Würde diese Gebühr deutlich erhöht und beispielsweise auf die Budgetobergrenze angerechnet, könnten leichtfertige Proteste unterbleiben.

Ein höherer finanzieller Aufwand würde dazu führen, dass nur gut begründete Proteste eingereicht werden und der Prozess insgesamt beschleunigt wird.

Eine Frage der Ressourcen

In Kanada wurde die Situation auch durch die Vielzahl der zu prüfenden Zwischenfälle kompliziert. Die Regel besagt: Die Proteste werden der Reihe nach abgearbeitet.

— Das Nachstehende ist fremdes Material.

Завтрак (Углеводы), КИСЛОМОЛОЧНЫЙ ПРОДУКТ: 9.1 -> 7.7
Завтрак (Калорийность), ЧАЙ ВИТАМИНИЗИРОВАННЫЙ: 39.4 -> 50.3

Red Bulls Protest, der erst zwei Stunden nach der Zieldurchfahrt eingereicht worden war, landete daher ans Ende der Schlange.

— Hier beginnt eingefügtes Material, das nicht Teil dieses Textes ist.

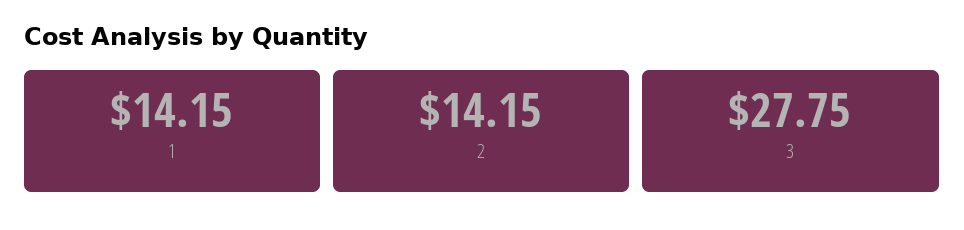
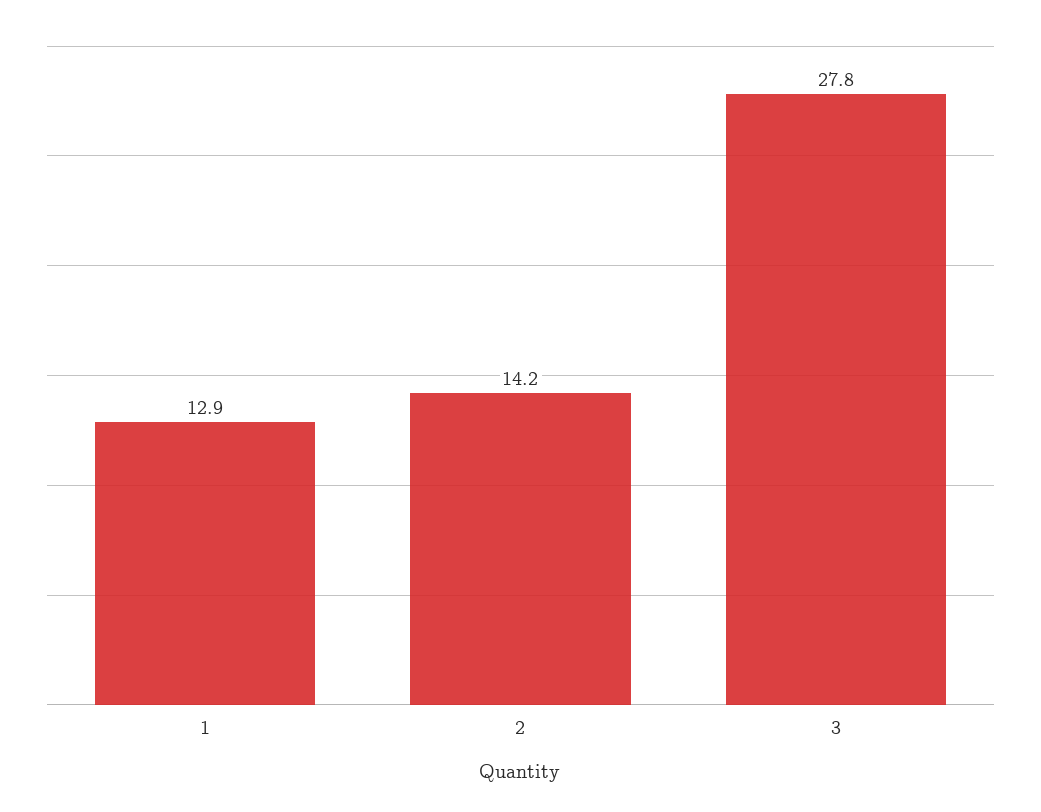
1: 14.15 -> 12.9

Vor Russell mussten die Kommissare Zwischenfälle mit Oliver Bearman, Lando Norris und Esteban Ocon prüfen - gefolgt von sieben weiteren angeblichen Safety-Car-Verstößen.


Die langen Wartezeiten frustrierten alle Beteiligten. Die Fans vor Ort verließen die Strecke ohne Klarheit, und viele Zuschauer in Europa gingen zu Bett, ohne zu wissen, wer das Rennen tatsächlich gewonnen hatte. Das war kein gutes Bild für eine Serie, die ihre Popularität in Nordamerika steigern will.

Eine mögliche Lösung wäre, dass das Remote Operations Centre in Genf die weniger schweren Verstöße parallel prüft und die Kommissare an der Strecke entlastet. Das würde die Entscheidungsprozesse beschleunigen. Eine andere Möglichkeit wäre es, die Zahl der Rennkommissare zu erhöhen - die FIA arbeitet bereits daran, mehr qualifiziertes Personal zu gewinnen.

Eines ist sicher: Die langen Verzögerungen bei der Bestätigung der Rennergebnisse müssen dringend adressiert werden. Sollte es zur Regel werden, wäre das für alle Beteiligten ein schlechtes Zeichen.